CNNs use local window expansion. Convolutional filters first read nearby tokens, and deeper layers expand the receptive field.

Self-attention uses direct global interaction. Each token compares itself with every other token and decides which positions matter most.

Formula

\[h_t=f\left(W_xx_t+W_hh_{t-1}+b\right)\]

RNNs update a hidden state from the current input and the previous hidden state.

\[y_t=\sum_{i=-k}^{k}W_i\,x_{t+i}\]

CNNs combine tokens inside a local sliding window.

\[\text{Attention}(Q,K,V)=\text{softmax}\left(\frac{QK^T}{\sqrt{d_k}}\right)V\]

Self-attention compares queries and keys, then combines values using learned weights.

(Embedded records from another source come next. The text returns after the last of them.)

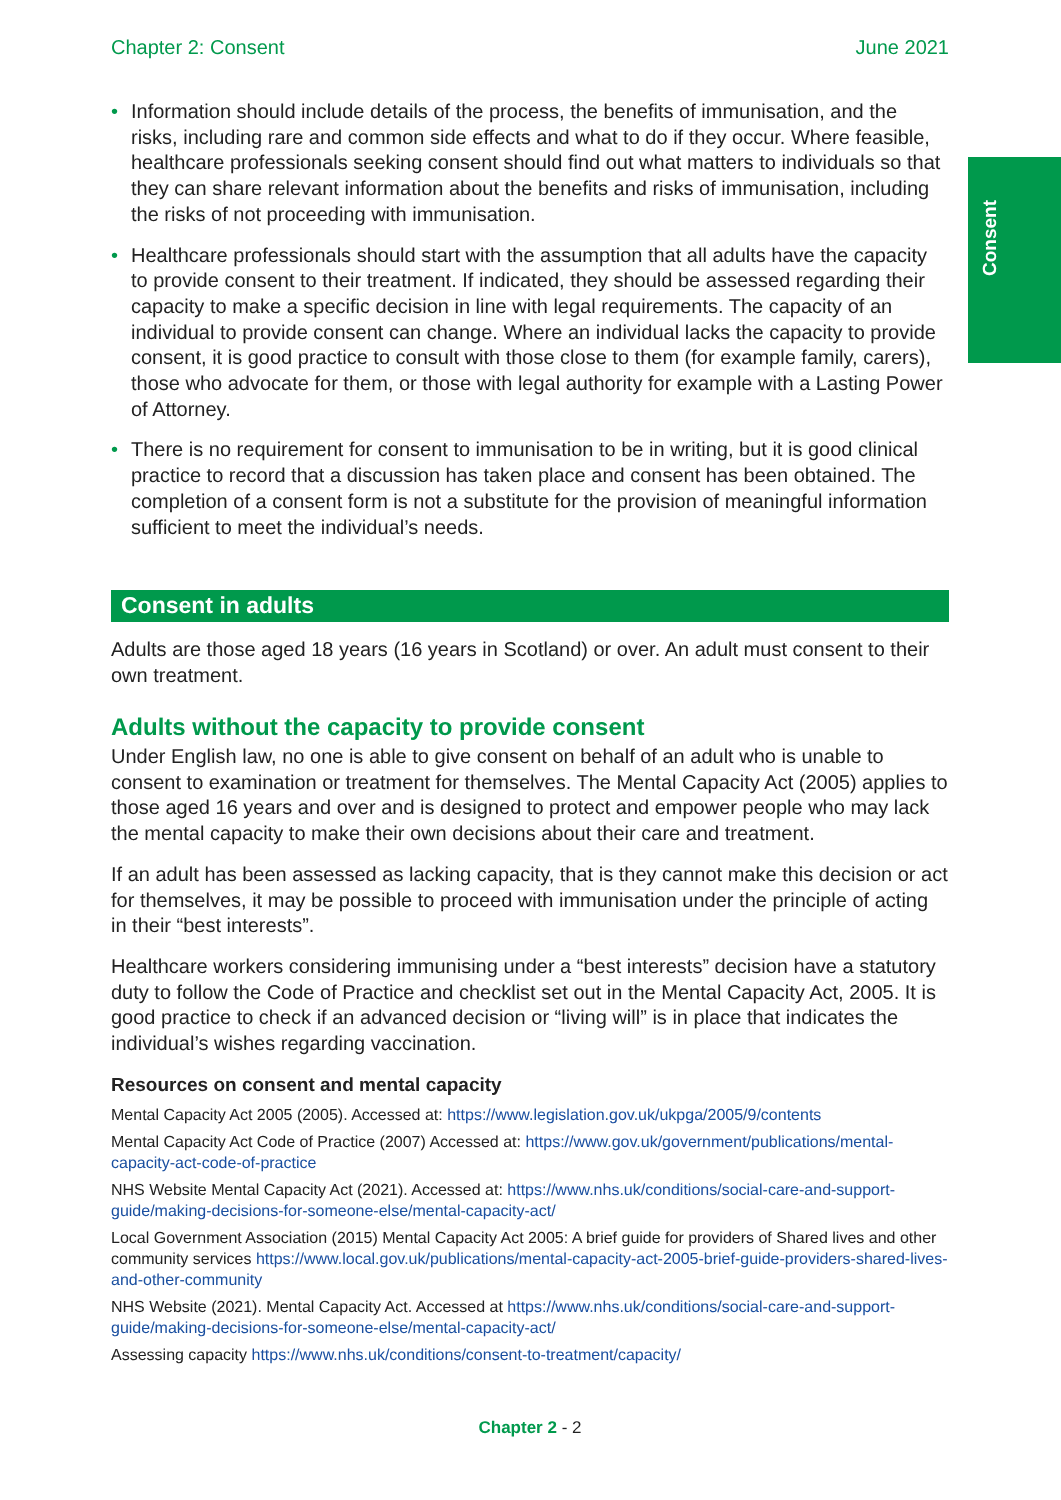Chapter 2: Consent June 2021
Consent
• Information should include details of the process, the benefits of immunisation, and the risks, including rare and common side effects and what to do if they occur. Where feasible, healthcare professionals seeking consent should find out what matters to individuals so that they can share relevant information about the benefits and risks of immunisation, including the risks of not proceeding with immunisation.
• Healthcare professionals should start with the assumption that all adults have the capacity to provide consent to their treatment. If indicated, they should be assessed regarding their capacity to make a specific decision in line with legal requirements. The capacity of an individual to provide consent can change. Where an individual lacks the capacity to provide consent, it is good practice to consult with those close to them (for example family, carers), those who advocate for them, or those with legal authority for example with a Lasting Power of Attorney.
• There is no requirement for consent to immunisation to be in writing, but it is good clinical practice to record that a discussion has taken place and consent has been obtained. The completion of a consent form is not a substitute for the provision of meaningful information sufficient to meet the individual’s needs.
Consent in adults
Adults are those aged 18 years (16 years in Scotland) or over. An adult must consent to their own treatment.
Adults without the capacity to provide consent
Under English law, no one is able to give consent on behalf of an adult who is unable to consent to examination or treatment for themselves. The Mental Capacity Act (2005) applies to those aged 16 years and over and is designed to protect and empower people who may lack the mental capacity to make their own decisions about their care and treatment.
If an adult has been assessed as lacking capacity, that is they cannot make this decision or act for themselves, it may be possible to proceed with immunisation under the principle of acting in their “best interests”.
Healthcare workers considering immunising under a “best interests” decision have a statutory duty to follow the Code of Practice and checklist set out in the Mental Capacity Act, 2005. It is good practice to check if an advanced decision or “living will” is in place that indicates the individual’s wishes regarding vaccination.
Resources on consent and mental capacity
Mental Capacity Act 2005 (2005). Accessed at: https://www.legislation.gov.uk/ukpga/2005/9/contents
Mental Capacity Act Code of Practice (2007) Accessed at: https://www.gov.uk/government/publications/mental-capacity-act-code-of-practice
NHS Website Mental Capacity Act (2021). Accessed at: https://www.nhs.uk/conditions/social-care-and-support-guide/making-decisions-for-someone-else/mental-capacity-act/
Local Government Association (2015) Mental Capacity Act 2005: A brief guide for providers of Shared lives and other community services https://www.local.gov.uk/publications/mental-capacity-act-2005-brief-guide-providers-shared-lives-and-other-community
NHS Website (2021). Mental Capacity Act. Accessed at https://www.nhs.uk/conditions/social-care-and-support-guide/making-decisions-for-someone-else/mental-capacity-act/
Assessing capacity https://www.nhs.uk/conditions/consent-to-treatment/capacity/
Chapter 2 - 2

\[\alpha_{ij}=\text{softmax}(q_i\cdot k_j),\quad z_i=\sum_j\alpha_{ij}v_j\]

For one token, attention weights decide how much each other token contributes to its context vector.

Symbols

x_t: input vector at position t.
h_t: hidden state at position t in an RNN.
W_x and W_h: learnable weight matrices for input and hidden state.
y_t: output of a CNN at position t.
W_i: convolution filter weight for offset i.
Q, K, V: query, key, and value matrices.
q_i, k_j, v_j: query for token i and key/value for token j.
d_k: dimension of the key vectors.
alpha_ij: attention weight from token i to token j.
z_i: output context vector at position i.

Example

Consider the sentence: The animal did not cross the street because it was tired. The word it refers to the animal, not the street.

An RNN carries information forward through hidden states. By the time the model reaches it, earlier words influence the hidden state indirectly, but their influence can fade as the sequence grows.

A CNN with a small kernel first sees local neighbours such as because it was. To connect it to animal, the model needs stacked layers or larger receptive fields.

Self-attention lets the token it directly assign high weight to animal and lower weight to unrelated words. This direct link makes long-distance dependencies easier to capture.

Workflow

RNN: read tokens one by one, update the hidden state, and use the accumulated state to contextualize the target token.
CNN: slide a kernel over local windows, compute local combinations in parallel, and stack layers to expand the receptive field.
Self-attention: compute query, key, and value vectors for each token, compare all token pairs, softmax the scores, and combine value vectors into context vectors.
For self-attention, positional information must be added so the model knows which token came first.

Pros & Cons

Method	Trade-off
RNN	Natural for ordered and streaming data, but difficult to parallelize and weaker on very long dependencies.
CNN	Efficient and good at local patterns, but distant dependencies require depth, dilation, or larger kernels.
Self-attention	Directly links all token pairs and parallelizes well, but has quadratic cost and needs positional encoding.

Takeaway

RNNs, CNNs, and self-attention are three complementary ways to build context in sequence data.

An RNN carries information step by step, a CNN expands from local windows through depth, and self-attention lets each token look directly at every other token.

The right choice depends on the task, the sequence length, and computational constraints.